Somalia army’s first major test in AU troop drawdown

Sunday June 18 2023

A delegation from the African Union Military Staff Committee of the Peace and Security Council at the Atmis Mission Headquarters in Mogadishu, Somalia on 7 June 2023. PHOTO | ATMIS


As the African Union force in Somalia prepares to drawdown 2,000 troops at the end of June, the Somalia National Army faces its first major test when it assumes security responsibilities, with significant vast territory to defend as it takes up seven forward operating bases (FOBs) that the departing foreign forces will handover this month, starting June 15.

The seven FOBs are located in territory currently defended by Uganda, Burundi and Kenyan forces, include Al Jazeera, Arbao and Marka all in Sector I of Atmis under Uganda Peoples Defence Forces; Gherille in Sector II under Kenya Defence Forces, while Cadalle, Haaji Cali and Mirtugo are Sector V manned by Burundi troops.

The impending drawdown comes just a month after the deadly dawn attack by the Al Shabaab militants on May 26 at a forward operating base in Buulo Mareer manned by Ugandan troops, an incident that has triggered debate on the post-Atmis Somalia.

Read: Uganda probes attack on Atmis base in Somalia

President Museveni revealed that 54 UPDF soldiers were killed in the attack, citing panic and deployment of personnel that were not fit for purpose, as the reason the terrorists managed to overrun the base, but he also took issue with Americans and Turks who have the technology, including unmanned aerial vehicles but “did not help us”.

Indeed, security and conflict experts attributed the Buulo Mareer attack to failure to deploy technology and intelligence to stop the attackers, but also, they blamed the fewer numbers available for the African Union Transition Mission in Somalia (Atmis ) to deploy due to the drawdown.


“This drawdown was never based on realities on the ground,” said Simon Mulongo, a security experts and former Deputy Head of Amisom/Atmis . “Previously, such a base was manned by about 500 or more soldiers. But now the numbers at each base are down to 200 soldiers or less.”

In view of this, and a further drawdown of 3,000 soldiers exiting the mission by September, the EU says Somalia and its partners must in the remaining 18 months of the mission, work to improve SNA force regeneration, capacity and capability to defend the country.

An EU spokesperson also says the only exit strategy for Atmis is to support the Somali security sector, but also the other international players, with different interests in Somalia, should continue to work with the troop contributing countries for a Somali-led, Somali-owned exercise in a coordinated way.

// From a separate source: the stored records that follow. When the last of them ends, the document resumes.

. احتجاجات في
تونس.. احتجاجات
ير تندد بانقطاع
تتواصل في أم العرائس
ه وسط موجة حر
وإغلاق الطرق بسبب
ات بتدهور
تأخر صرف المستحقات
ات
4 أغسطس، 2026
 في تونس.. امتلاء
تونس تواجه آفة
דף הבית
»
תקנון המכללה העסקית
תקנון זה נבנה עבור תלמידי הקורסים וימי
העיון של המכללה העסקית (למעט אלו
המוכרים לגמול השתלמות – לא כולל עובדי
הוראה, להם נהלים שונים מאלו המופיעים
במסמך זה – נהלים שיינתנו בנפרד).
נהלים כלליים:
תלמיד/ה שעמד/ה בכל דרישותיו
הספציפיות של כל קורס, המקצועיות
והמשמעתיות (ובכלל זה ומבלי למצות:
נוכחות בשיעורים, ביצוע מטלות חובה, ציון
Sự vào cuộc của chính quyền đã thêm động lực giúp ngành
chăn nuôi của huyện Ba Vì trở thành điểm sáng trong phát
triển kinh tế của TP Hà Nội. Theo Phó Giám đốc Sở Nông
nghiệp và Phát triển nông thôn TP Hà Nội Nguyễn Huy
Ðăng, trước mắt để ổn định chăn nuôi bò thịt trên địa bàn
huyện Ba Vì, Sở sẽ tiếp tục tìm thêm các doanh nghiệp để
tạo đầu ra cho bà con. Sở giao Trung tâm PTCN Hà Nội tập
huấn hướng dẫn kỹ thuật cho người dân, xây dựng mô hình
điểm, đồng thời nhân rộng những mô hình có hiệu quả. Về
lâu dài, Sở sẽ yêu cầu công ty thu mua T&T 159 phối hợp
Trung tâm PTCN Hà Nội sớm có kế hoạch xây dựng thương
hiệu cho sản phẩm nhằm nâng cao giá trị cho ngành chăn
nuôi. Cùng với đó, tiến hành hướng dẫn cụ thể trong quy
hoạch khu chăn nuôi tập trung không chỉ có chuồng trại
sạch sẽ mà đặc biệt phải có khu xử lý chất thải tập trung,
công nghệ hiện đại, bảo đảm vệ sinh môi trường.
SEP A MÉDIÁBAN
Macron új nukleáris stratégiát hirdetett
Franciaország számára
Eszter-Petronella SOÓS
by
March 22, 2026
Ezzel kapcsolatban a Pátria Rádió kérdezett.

Read: Region rallies to Somalia’s defence

“It is important to consider not only the current fight, but the ways and means needed to achieve the necessary peace dividends beyond the lifespan of the mission so as not to squander Amisom/Atmis'' legacy,” Jennifer Sanchez Da Silva, the EU Press Officer for Foreign Affairs and Security Policy/International Partnerships.

Over the last 16 years of its deployment, the AU force – especially the Amisom the precursor to Atmis – liberated the capital Mogadishu and 80 percent of Somalia territory from Al Shabaab terrorist, and also facilitated the return to civic elections attacks.

The key challenge for the Somali security apparatus remains to develop capable, efficient and effective security forces under one command and one doctrine with a robust command and control, civilian oversight, accountability and governance structures in place, the EU says.

This week, the Special Representative of the Chairperson of the African Union Commission for Somalia, who is also head of Atmis Ambassador Mohamed El-Amine Souef, was joined by Atmis force Commander Lt Gen. Sam Okiding to assess Cadalle FOB, located in Hirshabelle, state ahead of drawdown and handover to SNA.

The impending Atmis drawdown of 2,000 troops by the end of this month and another 3,000 soldiers by September this year, is in compliance with the UN Security Council Resolutions 2628 and 2670.

Read: Somalia ‘willing’ to extend peacekeepers’ stay

The EU’s mission reports show that Somalia’s security forces face a double task of engaging in operations against Al Shabaab, which comes with all the inherent attrition effects that come with conducting combat operations.

While engaging in operations against the terrorist group, the Somali forces are simultaneously working to generate an appropriate force organisation, stabilising liberated territory and effectively taking over as Atmis draws down.